#### Records from a data source

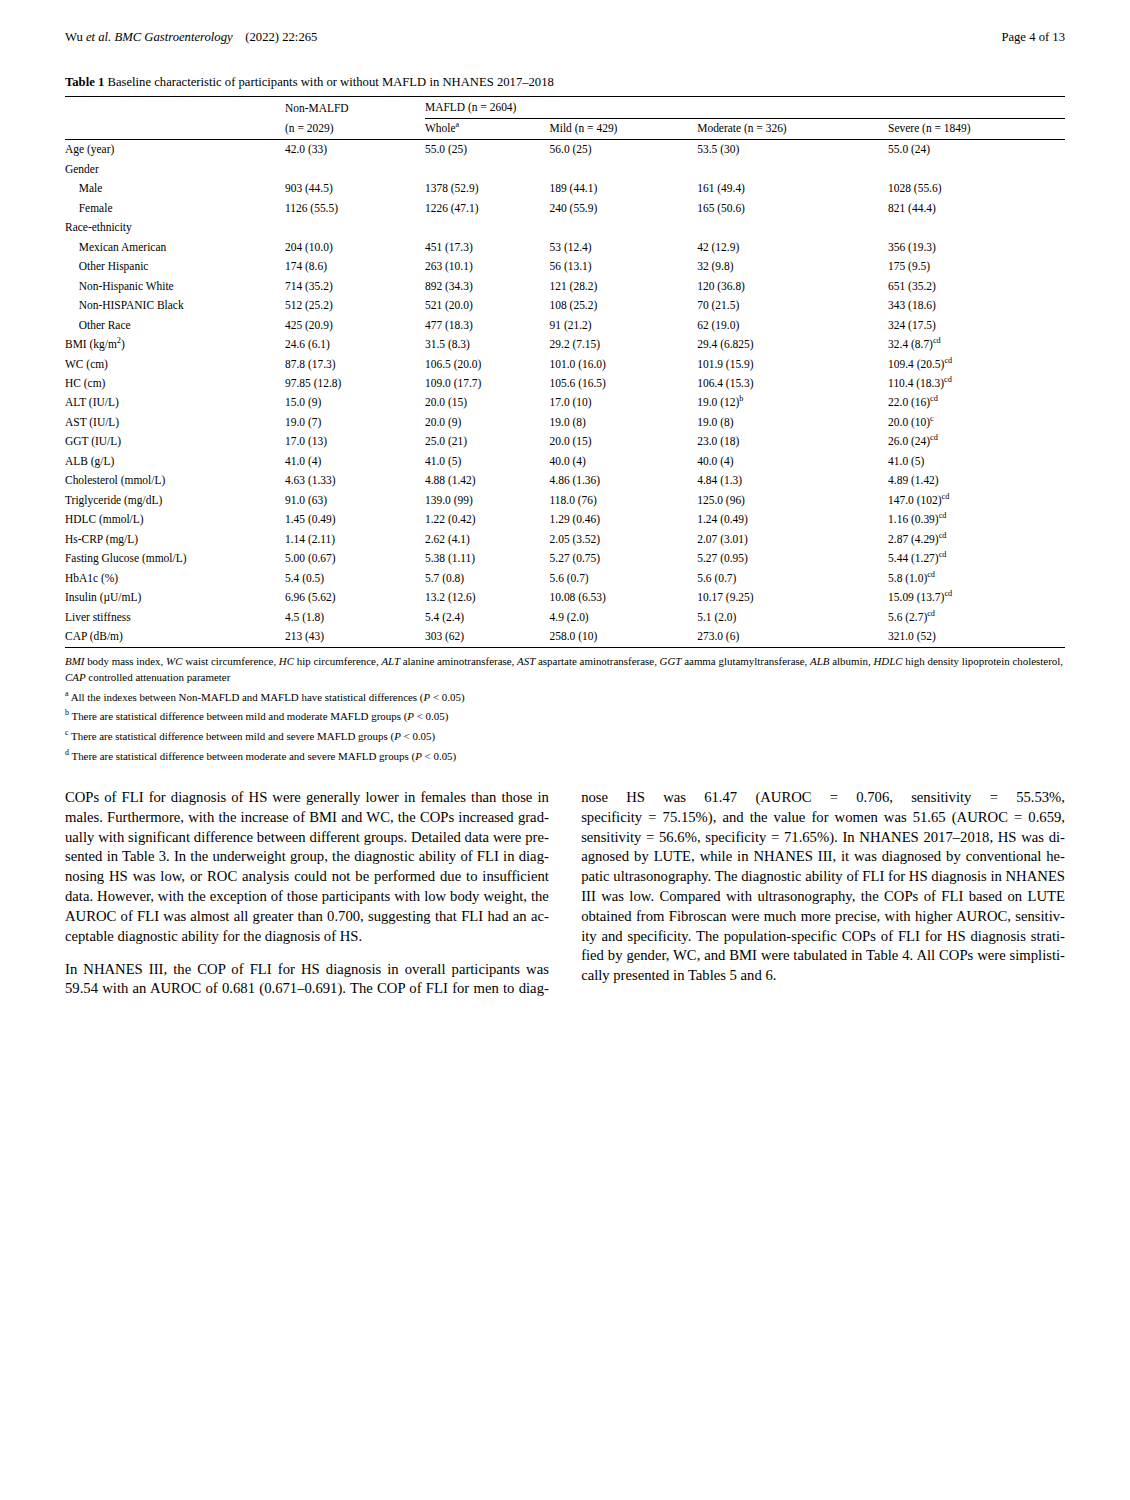Wu et al. BMC Gastroenterology (2022) 22:265
Page 4 of 13
Table 1 Baseline characteristic of participants with or without MAFLD in NHANES 2017–2018
| | Non-MALFD | MAFLD (n = 2604) |
| --- | --- | --- |
| | (n = 2029) | Whole a | Mild (n = 429) | Moderate (n = 326) | Severe (n = 1849) |
| Age (year) | 42.0 (33) | 55.0 (25) | 56.0 (25) | 53.5 (30) | 55.0 (24) |
| Gender | | | | | |
| Male | 903 (44.5) | 1378 (52.9) | 189 (44.1) | 161 (49.4) | 1028 (55.6) |
| Female | 1126 (55.5) | 1226 (47.1) | 240 (55.9) | 165 (50.6) | 821 (44.4) |
| Race-ethnicity | | | | | |
| Mexican American | 204 (10.0) | 451 (17.3) | 53 (12.4) | 42 (12.9) | 356 (19.3) |
| Other Hispanic | 174 (8.6) | 263 (10.1) | 56 (13.1) | 32 (9.8) | 175 (9.5) |
| Non-Hispanic White | 714 (35.2) | 892 (34.3) | 121 (28.2) | 120 (36.8) | 651 (35.2) |
| Non-HISPANIC Black | 512 (25.2) | 521 (20.0) | 108 (25.2) | 70 (21.5) | 343 (18.6) |
| Other Race | 425 (20.9) | 477 (18.3) | 91 (21.2) | 62 (19.0) | 324 (17.5) |
| BMI (kg/m 2 ) | 24.6 (6.1) | 31.5 (8.3) | 29.2 (7.15) | 29.4 (6.825) | 32.4 (8.7) cd |
| WC (cm) | 87.8 (17.3) | 106.5 (20.0) | 101.0 (16.0) | 101.9 (15.9) | 109.4 (20.5) cd |
| HC (cm) | 97.85 (12.8) | 109.0 (17.7) | 105.6 (16.5) | 106.4 (15.3) | 110.4 (18.3) cd |
| ALT (IU/L) | 15.0 (9) | 20.0 (15) | 17.0 (10) | 19.0 (12) b | 22.0 (16) cd |
| AST (IU/L) | 19.0 (7) | 20.0 (9) | 19.0 (8) | 19.0 (8) | 20.0 (10) c |
| GGT (IU/L) | 17.0 (13) | 25.0 (21) | 20.0 (15) | 23.0 (18) | 26.0 (24) cd |
| ALB (g/L) | 41.0 (4) | 41.0 (5) | 40.0 (4) | 40.0 (4) | 41.0 (5) |
| Cholesterol (mmol/L) | 4.63 (1.33) | 4.88 (1.42) | 4.86 (1.36) | 4.84 (1.3) | 4.89 (1.42) |
| Triglyceride (mg/dL) | 91.0 (63) | 139.0 (99) | 118.0 (76) | 125.0 (96) | 147.0 (102) cd |
| HDLC (mmol/L) | 1.45 (0.49) | 1.22 (0.42) | 1.29 (0.46) | 1.24 (0.49) | 1.16 (0.39) cd |
| Hs-CRP (mg/L) | 1.14 (2.11) | 2.62 (4.1) | 2.05 (3.52) | 2.07 (3.01) | 2.87 (4.29) cd |
| Fasting Glucose (mmol/L) | 5.00 (0.67) | 5.38 (1.11) | 5.27 (0.75) | 5.27 (0.95) | 5.44 (1.27) cd |
| HbA1c (%) | 5.4 (0.5) | 5.7 (0.8) | 5.6 (0.7) | 5.6 (0.7) | 5.8 (1.0) cd |
| Insulin (µU/mL) | 6.96 (5.62) | 13.2 (12.6) | 10.08 (6.53) | 10.17 (9.25) | 15.09 (13.7) cd |
| Liver stiffness | 4.5 (1.8) | 5.4 (2.4) | 4.9 (2.0) | 5.1 (2.0) | 5.6 (2.7) cd |
| CAP (dB/m) | 213 (43) | 303 (62) | 258.0 (10) | 273.0 (6) | 321.0 (52) |
BMI body mass index, WC waist circumference, HC hip circumference, ALT alanine aminotransferase, AST aspartate aminotransferase, GGT aamma glutamyltransferase, ALB albumin, HDLC high density lipoprotein cholesterol, CAP controlled attenuation parameter
a All the indexes between Non-MAFLD and MAFLD have statistical differences (P < 0.05)
b There are statistical difference between mild and moderate MAFLD groups (P < 0.05)
c There are statistical difference between mild and severe MAFLD groups (P < 0.05)
d There are statistical difference between moderate and severe MAFLD groups (P < 0.05)
COPs of FLI for diagnosis of HS were generally lower in females than those in males. Furthermore, with the increase of BMI and WC, the COPs increased gradually with significant difference between different groups. Detailed data were presented in Table 3. In the underweight group, the diagnostic ability of FLI in diagnosing HS was low, or ROC analysis could not be performed due to insufficient data. However, with the exception of those participants with low body weight, the AUROC of FLI was almost all greater than 0.700, suggesting that FLI had an acceptable diagnostic ability for the diagnosis of HS.
In NHANES III, the COP of FLI for HS diagnosis in overall participants was 59.54 with an AUROC of 0.681 (0.671–0.691). The COP of FLI for men to diagnose HS was 61.47 (AUROC = 0.706, sensitivity = 55.53%, specificity = 75.15%), and the value for women was 51.65 (AUROC = 0.659, sensitivity = 56.6%, specificity = 71.65%). In NHANES 2017–2018, HS was diagnosed by LUTE, while in NHANES III, it was diagnosed by conventional hepatic ultrasonography. The diagnostic ability of FLI for HS diagnosis in NHANES III was low. Compared with ultrasonography, the COPs of FLI based on LUTE obtained from Fibroscan were much more precise, with higher AUROC, sensitivity and specificity. The population-specific COPs of FLI for HS diagnosis stratified by gender, WC, and BMI were tabulated in Table 4. All COPs were simplistically presented in Tables 5 and 6.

#### INSTRUCTIONS FOR THE TASK
What should be set down is every line from the opening of the records through the line that contains "40.0 (4) | 41.0 (5) |", exactly, with pictures left out.

#### SOLUTION TO THIS EXERCISE
Wu et al. BMC Gastroenterology (2022) 22:265
Page 4 of 13
Table 1 Baseline characteristic of participants with or without MAFLD in NHANES 2017–2018
| | Non-MALFD | MAFLD (n = 2604) |
| --- | --- | --- |
| | (n = 2029) | Whole a | Mild (n = 429) | Moderate (n = 326) | Severe (n = 1849) |
| Age (year) | 42.0 (33) | 55.0 (25) | 56.0 (25) | 53.5 (30) | 55.0 (24) |
| Gender | | | | | |
| Male | 903 (44.5) | 1378 (52.9) | 189 (44.1) | 161 (49.4) | 1028 (55.6) |
| Female | 1126 (55.5) | 1226 (47.1) | 240 (55.9) | 165 (50.6) | 821 (44.4) |
| Race-ethnicity | | | | | |
| Mexican American | 204 (10.0) | 451 (17.3) | 53 (12.4) | 42 (12.9) | 356 (19.3) |
| Other Hispanic | 174 (8.6) | 263 (10.1) | 56 (13.1) | 32 (9.8) | 175 (9.5) |
| Non-Hispanic White | 714 (35.2) | 892 (34.3) | 121 (28.2) | 120 (36.8) | 651 (35.2) |
| Non-HISPANIC Black | 512 (25.2) | 521 (20.0) | 108 (25.2) | 70 (21.5) | 343 (18.6) |
| Other Race | 425 (20.9) | 477 (18.3) | 91 (21.2) | 62 (19.0) | 324 (17.5) |
| BMI (kg/m 2 ) | 24.6 (6.1) | 31.5 (8.3) | 29.2 (7.15) | 29.4 (6.825) | 32.4 (8.7) cd |
| WC (cm) | 87.8 (17.3) | 106.5 (20.0) | 101.0 (16.0) | 101.9 (15.9) | 109.4 (20.5) cd |
| HC (cm) | 97.85 (12.8) | 109.0 (17.7) | 105.6 (16.5) | 106.4 (15.3) | 110.4 (18.3) cd |
| ALT (IU/L) | 15.0 (9) | 20.0 (15) | 17.0 (10) | 19.0 (12) b | 22.0 (16) cd |
| AST (IU/L) | 19.0 (7) | 20.0 (9) | 19.0 (8) | 19.0 (8) | 20.0 (10) c |
| GGT (IU/L) | 17.0 (13) | 25.0 (21) | 20.0 (15) | 23.0 (18) | 26.0 (24) cd |
| ALB (g/L) | 41.0 (4) | 41.0 (5) | 40.0 (4) | 40.0 (4) | 41.0 (5) |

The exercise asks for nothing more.